[Dataset records Boundary: Start]

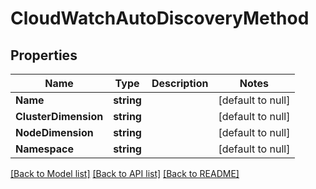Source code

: # CloudWatchAutoDiscoveryMethod

## Properties
Name | Type | Description | Notes
------------ | ------------- | ------------- | -------------
**Name** | **string** |  | [default to null]
**ClusterDimension** | **string** |  | [default to null]
**NodeDimension** | **string** |  | [default to null]
**Namespace** | **string** |  | [default to null]

[[Back to Model list]](../README.md#documentation-for-models) [[Back to API list]](../README.md#documentation-for-api-endpoints) [[Back to README]](../README.md)


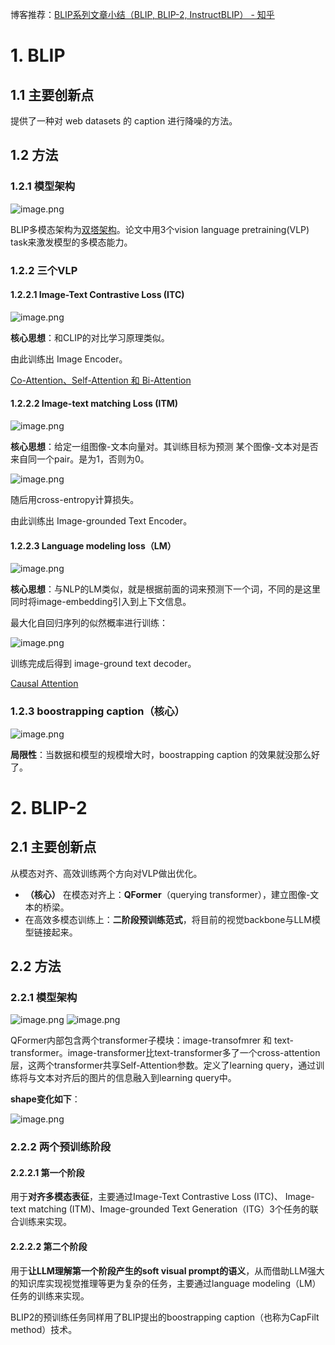 博客推荐：[BLIP系列文章小结（BLIP, BLIP-2, InstructBLIP） - 知乎](https://zhuanlan.zhihu.com/p/664011842)
# 1. BLIP
## 1.1 主要创新点

提供了一种对 web datasets 的 caption 进行降噪的方法。

## 1.2 方法
### 1.2.1 模型架构

![image.png](https://youki-1330066034.cos.ap-guangzhou.myqcloud.com/machine-learning/202504242049115.png)

BLIP多模态架构为[双塔架构](https://www.bing.com/search?q=%E5%8F%8C%E5%A1%94%E6%9E%B6%E6%9E%84&FORM=SSQNT1&adppc=EdgeStart&PC=LCTS&mkt=zh-CN)。论文中用3个vision language pretraining(VLP) task来激发模型的多模态能力。

### 1.2.2 三个VLP

#### 1.2.2.1 Image-Text Contrastive Loss (ITC)

![image.png](https://youki-1330066034.cos.ap-guangzhou.myqcloud.com/machine-learning/202504242102332.png)

**核心思想**：和CLIP的对比学习原理类似。

由此训练出 Image Encoder。

[Co-Attention、Self-Attention 和 Bi-Attention](https://blog.csdn.net/qq_40133431/article/details/137018130)

#### 1.2.2.2 Image-text matching Loss (ITM)

![image.png](https://youki-1330066034.cos.ap-guangzhou.myqcloud.com/machine-learning/202504242126685.png)

**核心思想**：给定一组图像-文本向量对。其训练目标为预测 某个图像-文本对是否来自同一个pair。是为1，否则为0。

![image.png](https://youki-1330066034.cos.ap-guangzhou.myqcloud.com/machine-learning/202504242131033.png)

随后用cross-entropy计算损失。

由此训练出 Image-grounded Text Encoder。

#### 1.2.2.3 Language modeling loss（LM）

![image.png](https://youki-1330066034.cos.ap-guangzhou.myqcloud.com/machine-learning/202504242137126.png)

**核心思想**：与NLP的LM类似，就是根据前面的词来预测下一个词，不同的是这里同时将image-embedding引入到上下文信息。

最大化自回归序列的似然概率进行训练：

![image.png](https://youki-1330066034.cos.ap-guangzhou.myqcloud.com/machine-learning/202504242139204.png)

训练完成后得到 image-ground text decoder。

[Causal Attention](https://blog.csdn.net/qinduohao333/article/details/133875973)

### 1.2.3 boostrapping caption（核心）

![image.png](https://youki-1330066034.cos.ap-guangzhou.myqcloud.com/machine-learning/202504242143382.png)

**局限性**：当数据和模型的规模增大时，boostrapping caption 的效果就没那么好了。
# 2. BLIP-2

## 2.1 主要创新点

从模态对齐、高效训练两个方向对VLP做出优化。
* **（核心）** 在模态对齐上：**QFormer**（querying transformer），建立图像-文本的桥梁。
* 在高效多模态训练上：**二阶段预训练范式**，将目前的视觉backbone与LLM模型链接起来。

## 2.2 方法
### 2.2.1 模型架构

![image.png](https://youki-1330066034.cos.ap-guangzhou.myqcloud.com/machine-learning/202504242151856.png)
![image.png](https://youki-1330066034.cos.ap-guangzhou.myqcloud.com/machine-learning/202504242151253.png)

QFormer内部包含两个transformer子模块：image-transofmrer 和 text-transformer。image-transformer比text-transformer多了一个cross-attention层，这两个transformer共享Self-Attention参数。定义了learning query，通过训练将与文本对齐后的图片的信息融入到learning query中。

**shape变化如下**：

![image.png](https://youki-1330066034.cos.ap-guangzhou.myqcloud.com/machine-learning/202504242200628.png)

### 2.2.2 两个预训练阶段

#### 2.2.2.1 第一个阶段
用于**对齐多模态表征**，主要通过Image-Text Contrastive Loss (ITC)、 Image-text matching (ITM)、Image-grounded Text Generation（ITG）3个任务的联合训练来实现。

#### 2.2.2.2 第二个阶段
用于**让LLM理解第一个阶段产生的soft visual prompt的语义**，从而借助LLM强大的知识库实现视觉推理等更为复杂的任务，主要通过language modeling（LM）任务的训练来实现。

BLIP2的预训练任务同样用了BLIP提出的boostrapping caption（也称为CapFilt method）技术。
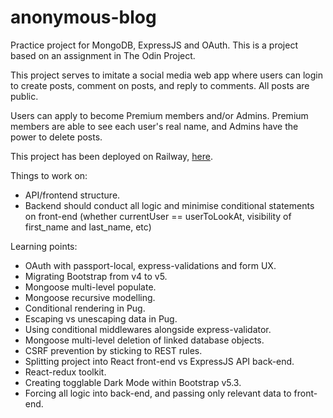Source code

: # anonymous-blog

Practice project for MongoDB, ExpressJS and OAuth. This is a project based on an assignment in The Odin Project.

This project serves to imitate a social media web app where users can login to create posts, comment on posts, and reply to comments. All posts are public.

Users can apply to become Premium members and/or Admins. Premium members are able to see each user's real name, and Admins have the power to delete posts.

This project has been deployed on Railway, [here](http://anonymous-blog-production.up.railway.app).
<br/>

Things to work on:

- API/frontend structure.
- Backend should conduct all logic and minimise conditional statements on front-end (whether currentUser == userToLookAt, visibility of first_name and last_name, etc)

Learning points:

- OAuth with passport-local, express-validations and form UX.
- Migrating Bootstrap from v4 to v5.
- Mongoose multi-level populate.
- Mongoose recursive modelling.
- Conditional rendering in Pug.
- Escaping vs unescaping data in Pug.
- Using conditional middlewares alongside express-validator.
- Mongoose multi-level deletion of linked database objects.
- CSRF prevention by sticking to REST rules.
- Splitting project into React front-end vs ExpressJS API back-end.
- React-redux toolkit.
- Creating togglable Dark Mode within Bootstrap v5.3.
- Forcing all logic into back-end, and passing only relevant data to front-end.
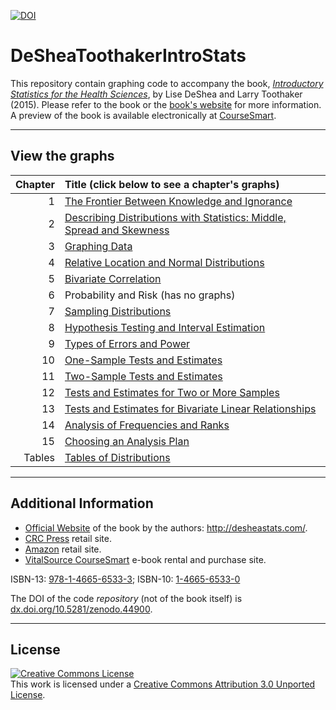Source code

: [![DOI](https://zenodo.org/badge/doi/10.5281/zenodo.44900.svg)](http://dx.doi.org/10.5281/zenodo.44900)

DeSheaToothakerIntroStats
=========================

This repository contain graphing code to accompany the book, [*Introductory Statistics for the Health Sciences*](http://www.crcpress.com/product/isbn/9781466565333), by Lise DeShea and Larry Toothaker (2015).  Please refer to the book or the [book's website](http://desheastats.com/) for more information.  A preview of the book is available electronically at [CourseSmart](http://www.coursesmart.com/9781466565333/firstsection).

---

## View the graphs
| Chapter| Title (click below to see a chapter's graphs) |
|---:|:----|
| 1 | [The Frontier Between Knowledge and Ignorance](https://github.com/OuhscBbmc/DeSheaToothakerIntroStats/blob/master/chapter-01/chapter-01.md) |
| 2 | [Describing Distributions with Statistics: Middle, Spread and Skewness](https://github.com/OuhscBbmc/DeSheaToothakerIntroStats/blob/master/chapter-02/chapter-02.md) |
| 3 | [Graphing Data](https://github.com/OuhscBbmc/DeSheaToothakerIntroStats/blob/master/chapter-03/chapter-03.md) |
| 4 | [Relative Location and Normal Distributions](https://github.com/OuhscBbmc/DeSheaToothakerIntroStats/blob/master/chapter-04/chapter-04.md) |
| 5 | [Bivariate Correlation](https://github.com/OuhscBbmc/DeSheaToothakerIntroStats/blob/master/chapter-05/chapter-05.md) |
| 6 | Probability and Risk (has no graphs) |
| 7 | [Sampling Distributions](https://github.com/OuhscBbmc/DeSheaToothakerIntroStats/blob/master/chapter-07/chapter-07.md) |
| 8 | [Hypothesis Testing and Interval Estimation](https://github.com/OuhscBbmc/DeSheaToothakerIntroStats/blob/master/chapter-08/chapter-08.md) |
| 9 | [Types of Errors and Power](https://github.com/OuhscBbmc/DeSheaToothakerIntroStats/blob/master/chapter-09/chapter-09.md) |
| 10 | [One-Sample Tests and Estimates](https://github.com/OuhscBbmc/DeSheaToothakerIntroStats/blob/master/chapter-10/chapter-10.md) |
| 11 | [Two-Sample Tests and Estimates](https://github.com/OuhscBbmc/DeSheaToothakerIntroStats/blob/master/chapter-11/chapter-11.md) |
| 12 | [Tests and Estimates for Two or More Samples](https://github.com/OuhscBbmc/DeSheaToothakerIntroStats/blob/master/chapter-12/chapter-12.md) |
| 13 | [Tests and Estimates for Bivariate Linear Relationships](https://github.com/OuhscBbmc/DeSheaToothakerIntroStats/blob/master/chapter-13/chapter-13.md) |
| 14 | [Analysis of Frequencies and Ranks](https://github.com/OuhscBbmc/DeSheaToothakerIntroStats/blob/master/chapter-14/chapter-14.md) |
| 15 | [Choosing an Analysis Plan](https://github.com/OuhscBbmc/DeSheaToothakerIntroStats/blob/master/chapter-15/chapter-15.md) |
| Tables | [Tables of Distributions](https://github.com/OuhscBbmc/DeSheaToothakerIntroStats/blob/master/tables/tables.md) |

---
## Additional Information

* [Official Website](http://desheastats.com/) of the book by the authors: http://desheastats.com/.
* [CRC Press](http://www.crcpress.com/product/isbn/9781466565333) retail site.
* [Amazon](http://www.amazon.com/Introductory-Statistics-Health-Sciences-DeShea/dp/1466565330) retail site.
* [VitalSource CourseSmart](http://www.coursesmart.com/introductory-statistics-for-the-health-sciences/lise-deshea-larry-e-toothaker/dp/9781466565333) e-book rental and purchase site.

ISBN-13: [978-1-4665-6533-3](http://www.crcpress.com/product/isbn/9781466565333); ISBN-10: [1-4665-6533-0](http://www.crcpress.com/product/isbn/9781466565333)

The DOI of the code *repository* (not of the book itself) is [dx.doi.org/10.5281/zenodo.44900](http://dx.doi.org/10.5281/zenodo.44900).

---

## License

<a rel="license" href="http://creativecommons.org/licenses/by/3.0/"><img alt="Creative Commons License" style="border-width:0" src="http://i.creativecommons.org/l/by/3.0/88x31.png" /></a><br />This work is licensed under a <a rel="license" href="http://creativecommons.org/licenses/by/3.0/">Creative Commons Attribution 3.0 Unported License</a>.
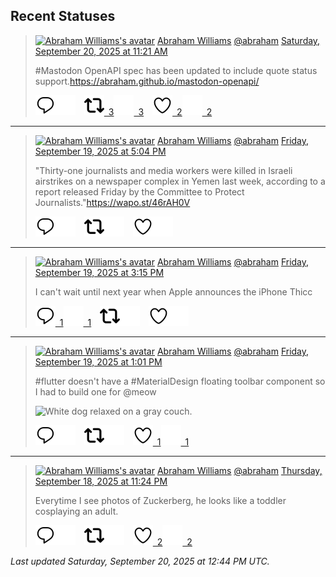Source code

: ## Recent Statuses

> <a href="https://indieweb.social/@abraham"><img alt="Abraham Williams's avatar" src="https://cdn.masto.host/indiewebsocial/accounts/avatars/109/292/540/382/343/163/original/d00f2e03ce9c85b1.jpg" height="24" width="24" ></a> [Abraham Williams](https://indieweb.social/@abraham) [@abraham](https://indieweb.social/@abraham) [Saturday, September 20, 2025 at 11:21 AM](https://indieweb.social/@abraham/115236357091423403)
>
> #Mastodon OpenAPI spec has been updated to include quote status support.https://abraham.github.io/mastodon-openapi/
>
> [![Reply](./images/reply_light.svg#gh-light-mode-only "Reply")](https://indieweb.social/@abraham/115236357091423403#gh-light-mode-only)[![Reply](./images/reply.svg#gh-dark-mode-only "Reply")](https://indieweb.social/@abraham/115236357091423403#gh-dark-mode-only)&emsp;[![Boost](./images/retweet_light.svg#gh-light-mode-only "Boost")&ensp;3](https://indieweb.social/@abraham/115236357091423403#gh-light-mode-only)[![Boost](./images/retweet.svg#gh-dark-mode-only "Boost")&ensp;3](https://indieweb.social/@abraham/115236357091423403#gh-dark-mode-only)&emsp;[![Favorite](./images/like_light.svg#gh-light-mode-only "Favorite")&ensp;2](https://indieweb.social/@abraham/115236357091423403#gh-light-mode-only)[![Favorite](./images/like.svg#gh-dark-mode-only "Favorite")&ensp;2](https://indieweb.social/@abraham/115236357091423403#gh-dark-mode-only)


---

> <a href="https://indieweb.social/@abraham"><img alt="Abraham Williams's avatar" src="https://cdn.masto.host/indiewebsocial/accounts/avatars/109/292/540/382/343/163/original/d00f2e03ce9c85b1.jpg" height="24" width="24" ></a> [Abraham Williams](https://indieweb.social/@abraham) [@abraham](https://indieweb.social/@abraham) [Friday, September 19, 2025 at 5:04 PM](https://indieweb.social/@abraham/115232044680209434)
>
> &quot;Thirty-one journalists and media workers were killed in Israeli airstrikes on a newspaper complex in Yemen last week, according to a report released Friday by the Committee to Protect Journalists.&quot;https://wapo.st/46rAH0V
>
> [![Reply](./images/reply_light.svg#gh-light-mode-only "Reply")](https://indieweb.social/@abraham/115232044680209434#gh-light-mode-only)[![Reply](./images/reply.svg#gh-dark-mode-only "Reply")](https://indieweb.social/@abraham/115232044680209434#gh-dark-mode-only)&emsp;[![Boost](./images/retweet_light.svg#gh-light-mode-only "Boost")](https://indieweb.social/@abraham/115232044680209434#gh-light-mode-only)[![Boost](./images/retweet.svg#gh-dark-mode-only "Boost")](https://indieweb.social/@abraham/115232044680209434#gh-dark-mode-only)&emsp;[![Favorite](./images/like_light.svg#gh-light-mode-only "Favorite")](https://indieweb.social/@abraham/115232044680209434#gh-light-mode-only)[![Favorite](./images/like.svg#gh-dark-mode-only "Favorite")](https://indieweb.social/@abraham/115232044680209434#gh-dark-mode-only)


---

> <a href="https://indieweb.social/@abraham"><img alt="Abraham Williams's avatar" src="https://cdn.masto.host/indiewebsocial/accounts/avatars/109/292/540/382/343/163/original/d00f2e03ce9c85b1.jpg" height="24" width="24" ></a> [Abraham Williams](https://indieweb.social/@abraham) [@abraham](https://indieweb.social/@abraham) [Friday, September 19, 2025 at 3:15 PM](https://indieweb.social/@abraham/115231618036237466)
>
> I can&#39;t wait until next year when Apple announces the iPhone Thicc
>
> [![Reply](./images/reply_light.svg#gh-light-mode-only "Reply")&ensp;1](https://indieweb.social/@abraham/115231618036237466#gh-light-mode-only)[![Reply](./images/reply.svg#gh-dark-mode-only "Reply")&ensp;1](https://indieweb.social/@abraham/115231618036237466#gh-dark-mode-only)&emsp;[![Boost](./images/retweet_light.svg#gh-light-mode-only "Boost")](https://indieweb.social/@abraham/115231618036237466#gh-light-mode-only)[![Boost](./images/retweet.svg#gh-dark-mode-only "Boost")](https://indieweb.social/@abraham/115231618036237466#gh-dark-mode-only)&emsp;[![Favorite](./images/like_light.svg#gh-light-mode-only "Favorite")](https://indieweb.social/@abraham/115231618036237466#gh-light-mode-only)[![Favorite](./images/like.svg#gh-dark-mode-only "Favorite")](https://indieweb.social/@abraham/115231618036237466#gh-dark-mode-only)


---

> <a href="https://indieweb.social/@abraham"><img alt="Abraham Williams's avatar" src="https://cdn.masto.host/indiewebsocial/accounts/avatars/109/292/540/382/343/163/original/d00f2e03ce9c85b1.jpg" height="24" width="24" ></a> [Abraham Williams](https://indieweb.social/@abraham) [@abraham](https://indieweb.social/@abraham) [Friday, September 19, 2025 at 1:01 PM](https://indieweb.social/@abraham/115231088114047642)
>
> #flutter doesn&#39;t have a #MaterialDesign floating toolbar component so I had to build one for @meow
>
> ![White dog relaxed on a gray couch.](https://cdn.masto.host/indiewebsocial/media_attachments/files/115/231/081/455/611/558/original/a66bcb18eb51b3ac.jpeg)
>
> [![Reply](./images/reply_light.svg#gh-light-mode-only "Reply")](https://indieweb.social/@abraham/115231088114047642#gh-light-mode-only)[![Reply](./images/reply.svg#gh-dark-mode-only "Reply")](https://indieweb.social/@abraham/115231088114047642#gh-dark-mode-only)&emsp;[![Boost](./images/retweet_light.svg#gh-light-mode-only "Boost")](https://indieweb.social/@abraham/115231088114047642#gh-light-mode-only)[![Boost](./images/retweet.svg#gh-dark-mode-only "Boost")](https://indieweb.social/@abraham/115231088114047642#gh-dark-mode-only)&emsp;[![Favorite](./images/like_light.svg#gh-light-mode-only "Favorite")&ensp;1](https://indieweb.social/@abraham/115231088114047642#gh-light-mode-only)[![Favorite](./images/like.svg#gh-dark-mode-only "Favorite")&ensp;1](https://indieweb.social/@abraham/115231088114047642#gh-dark-mode-only)


---

> <a href="https://indieweb.social/@abraham"><img alt="Abraham Williams's avatar" src="https://cdn.masto.host/indiewebsocial/accounts/avatars/109/292/540/382/343/163/original/d00f2e03ce9c85b1.jpg" height="24" width="24" ></a> [Abraham Williams](https://indieweb.social/@abraham) [@abraham](https://indieweb.social/@abraham) [Thursday, September 18, 2025 at 11:24 PM](https://indieweb.social/@abraham/115227876744562919)
>
> Everytime I see photos of Zuckerberg, he looks like a toddler cosplaying an adult.
>
> [![Reply](./images/reply_light.svg#gh-light-mode-only "Reply")](https://indieweb.social/@abraham/115227876744562919#gh-light-mode-only)[![Reply](./images/reply.svg#gh-dark-mode-only "Reply")](https://indieweb.social/@abraham/115227876744562919#gh-dark-mode-only)&emsp;[![Boost](./images/retweet_light.svg#gh-light-mode-only "Boost")](https://indieweb.social/@abraham/115227876744562919#gh-light-mode-only)[![Boost](./images/retweet.svg#gh-dark-mode-only "Boost")](https://indieweb.social/@abraham/115227876744562919#gh-dark-mode-only)&emsp;[![Favorite](./images/like_light.svg#gh-light-mode-only "Favorite")&ensp;2](https://indieweb.social/@abraham/115227876744562919#gh-light-mode-only)[![Favorite](./images/like.svg#gh-dark-mode-only "Favorite")&ensp;2](https://indieweb.social/@abraham/115227876744562919#gh-dark-mode-only)


_Last updated Saturday, September 20, 2025 at 12:44 PM UTC._

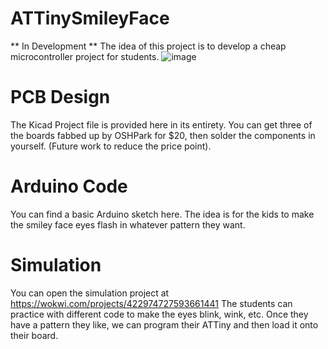 # ATTinySmileyFace
** In Development **
The idea of this project is to develop a cheap microcontroller project for students. 
![image](https://github.com/user-attachments/assets/7d9f19f6-00cf-4853-86dc-ec0c0fbf27ce)


# PCB Design
The Kicad Project file is provided here in its entirety. You can get three of the boards fabbed up by OSHPark for $20, then solder the components in yourself. (Future work to reduce the price point).

# Arduino Code
You can find a basic Arduino sketch here. The idea is for the kids to make the smiley face eyes flash in whatever pattern they want.

# Simulation
You can open the simulation project at https://wokwi.com/projects/422974727593661441
The students can practice with different code to make the eyes blink, wink, etc. Once they have a pattern they like, we can program their ATTiny and then load it onto their board.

[Dataset records Boundary: End]

Above are the records; copy exactly the lines from the line with "由此训练出 Image-grounded Text Encoder。" through the line with "#### 2.2.2.2 第二个阶段", both included.

*Answer to this task:*
由此训练出 Image-grounded Text Encoder。

#### 1.2.2.3 Language modeling loss（LM）

![image.png](https://youki-1330066034.cos.ap-guangzhou.myqcloud.com/machine-learning/202504242137126.png)

**核心思想**：与NLP的LM类似，就是根据前面的词来预测下一个词，不同的是这里同时将image-embedding引入到上下文信息。

最大化自回归序列的似然概率进行训练：

![image.png](https://youki-1330066034.cos.ap-guangzhou.myqcloud.com/machine-learning/202504242139204.png)

训练完成后得到 image-ground text decoder。

[Causal Attention](https://blog.csdn.net/qinduohao333/article/details/133875973)

### 1.2.3 boostrapping caption（核心）

![image.png](https://youki-1330066034.cos.ap-guangzhou.myqcloud.com/machine-learning/202504242143382.png)

**局限性**：当数据和模型的规模增大时，boostrapping caption 的效果就没那么好了。
# 2. BLIP-2

## 2.1 主要创新点

从模态对齐、高效训练两个方向对VLP做出优化。
* **（核心）** 在模态对齐上：**QFormer**（querying transformer），建立图像-文本的桥梁。
* 在高效多模态训练上：**二阶段预训练范式**，将目前的视觉backbone与LLM模型链接起来。

## 2.2 方法
### 2.2.1 模型架构

![image.png](https://youki-1330066034.cos.ap-guangzhou.myqcloud.com/machine-learning/202504242151856.png)
![image.png](https://youki-1330066034.cos.ap-guangzhou.myqcloud.com/machine-learning/202504242151253.png)

QFormer内部包含两个transformer子模块：image-transofmrer 和 text-transformer。image-transformer比text-transformer多了一个cross-attention层，这两个transformer共享Self-Attention参数。定义了learning query，通过训练将与文本对齐后的图片的信息融入到learning query中。

**shape变化如下**：

![image.png](https://youki-1330066034.cos.ap-guangzhou.myqcloud.com/machine-learning/202504242200628.png)

### 2.2.2 两个预训练阶段

#### 2.2.2.1 第一个阶段
用于**对齐多模态表征**，主要通过Image-Text Contrastive Loss (ITC)、 Image-text matching (ITM)、Image-grounded Text Generation（ITG）3个任务的联合训练来实现。

#### 2.2.2.2 第二个阶段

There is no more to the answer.